The Indo-Iranian migrations
In order to understand the origins of the Nuristani, one needs to understand the question of the Indo-Iranian migrations. The majority view is that the proto-Indo-Iranian speakers are represented by the Sintashta culture, that flourished in Western Kazakhstan around 2000 BC. After 2000 BC the Indo-Iranian speakers began to spread all across Central Asia and the proto-language began to diversify. The Indo-Iranian expansion is represented by the Andronovo horizon. Between 2000 and 1000 BC the Indo-Iranian family probably consisted of dozens of branches. However, only two of them would become really successful: the Iranian branch and the Indo-Aryan branch. The Indo-Aryan branch may have originated in the Bactria Margiana Archaeological Complex (BMAC), an urbanized civilization located in modern Turkmenistan and Afghanistan. The Indo-Aryans spread all across Southwest Asia, from Northern Syria (Mitanni) to Northern India (the Vedic Aryans). Later the Iranian branch followed and came to dominate most of Iran, Afghanistan and Tajikistan, supplanting the Indo-Aryan languages spoken in those regions. Indo-Aryan only survived in India and the other branches eventually died out, except of course for the Nuristani group. The Nuristani group must have migrated to Afghanistan separately from the Indo-Aryans, who migrated there between 2000 and 1700 BC, and the Iranians, who migrated there between 1400 and 1200 BC. It is safe to assume that these Nuristani’s migrated to the region before the Indo-Aryans and Iranians came to dominate the region and that they may have occupied a much larger territory in Antiquity.

The Nuristani’s in Antiquity
Despite the fact that the Nuristani language managed to survive for such a long time, the Nuristani people never developed their own script. Because we only have sources on the ancient history of Afghanistan in Iranian or Indo-Aryan languages, it is easy to overlook the possibility that Nuristani speakers dominated the region for centuries before the Indo-Aryan and Iranian speakers supplanted them. Nuristani tribes may have been among the kingdoms that opposed the Vedic Aryans in the Battle of the Ten Kings, a supposedly historical event reflected in the Rigveda. Alexander the Great allegedly fought against people who were culturally and religiously very different from their neighbors while passing through this region. Furthermore, the inhabitants of the kingdom of Kapisa, that was located right in the modern Nuristan region, may have been Nuristani speakers. The name Kapisa may have changed to Kapira over the course of centuries, which was later bastardized to ‘Kafirah’ by muslim polemists. Whichever role the ancestors of the Nuristani’s played in history, they did manage to survive the migrations of the Vedic Aryans, the Avestic Iranians, the Achaemenid Persians, the Graeco-Bactrians, the Saka, the Kushans, the Chionites, the Arabs and the Oghuz Turks. Nevertheless, their territory must have shrunk with each invasion, until they could only hold on to a few remote enclaves on the Hindu Kush mountains.

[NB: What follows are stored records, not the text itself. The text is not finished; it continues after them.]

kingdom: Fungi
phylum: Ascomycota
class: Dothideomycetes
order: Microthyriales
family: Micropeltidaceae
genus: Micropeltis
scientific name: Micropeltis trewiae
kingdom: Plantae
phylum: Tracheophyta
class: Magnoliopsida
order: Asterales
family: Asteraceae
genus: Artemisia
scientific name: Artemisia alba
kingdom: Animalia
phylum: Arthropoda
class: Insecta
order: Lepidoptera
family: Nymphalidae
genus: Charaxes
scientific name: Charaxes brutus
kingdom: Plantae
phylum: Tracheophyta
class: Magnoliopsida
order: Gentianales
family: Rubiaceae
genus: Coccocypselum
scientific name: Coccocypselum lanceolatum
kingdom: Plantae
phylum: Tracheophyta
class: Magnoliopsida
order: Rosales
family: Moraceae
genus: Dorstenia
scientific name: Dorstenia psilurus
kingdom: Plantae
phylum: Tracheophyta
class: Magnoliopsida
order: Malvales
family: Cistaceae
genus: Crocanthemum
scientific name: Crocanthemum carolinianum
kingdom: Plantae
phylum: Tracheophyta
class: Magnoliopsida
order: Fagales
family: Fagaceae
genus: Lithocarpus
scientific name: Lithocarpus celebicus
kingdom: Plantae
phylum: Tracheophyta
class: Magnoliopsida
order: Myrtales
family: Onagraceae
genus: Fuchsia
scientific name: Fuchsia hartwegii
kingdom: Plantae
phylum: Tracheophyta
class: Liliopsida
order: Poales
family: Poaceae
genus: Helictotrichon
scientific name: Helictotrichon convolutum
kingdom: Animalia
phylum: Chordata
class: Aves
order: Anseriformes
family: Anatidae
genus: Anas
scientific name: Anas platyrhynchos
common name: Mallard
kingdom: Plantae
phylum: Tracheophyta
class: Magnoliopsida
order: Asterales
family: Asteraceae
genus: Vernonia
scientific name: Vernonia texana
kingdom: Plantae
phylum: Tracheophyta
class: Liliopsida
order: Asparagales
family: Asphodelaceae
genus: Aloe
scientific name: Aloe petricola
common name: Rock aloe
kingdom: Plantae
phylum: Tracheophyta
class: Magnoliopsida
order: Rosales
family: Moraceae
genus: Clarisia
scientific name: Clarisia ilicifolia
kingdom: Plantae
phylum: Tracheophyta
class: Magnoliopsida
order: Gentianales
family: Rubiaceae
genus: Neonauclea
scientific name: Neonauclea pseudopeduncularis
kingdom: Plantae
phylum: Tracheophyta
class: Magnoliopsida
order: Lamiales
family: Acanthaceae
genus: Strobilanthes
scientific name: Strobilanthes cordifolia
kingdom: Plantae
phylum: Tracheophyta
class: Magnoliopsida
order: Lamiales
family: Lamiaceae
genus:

Nuristani’s in modern research
The Nuristani people are a treasure for historians, linguists, archaeologists and anthropologists. Because they preserve many of the cultural, linguistic, religious and even physical traits of the proto-Indo-Iranians, they form an important piece of the puzzle that is Indo-European studies. Furthermore, their distinct culture sheds light on the cultural diversity that must have existed among the various Indo-Iranian peoples. Although most people tend to focus on the more successful Iranian and Indo-Aryan groups, the Nuristani group provides some valuable comparative material that cannot be ignored.

Further reading
The main authority on Nuristani studies is Richard Strand, who has been so kind to publish much of his research, including some unpublished works, on his personal website. The layout of the website looks a little chaotic at first sight and many articles require academic knowledge of linguistics, but the information is excellent and very thorough.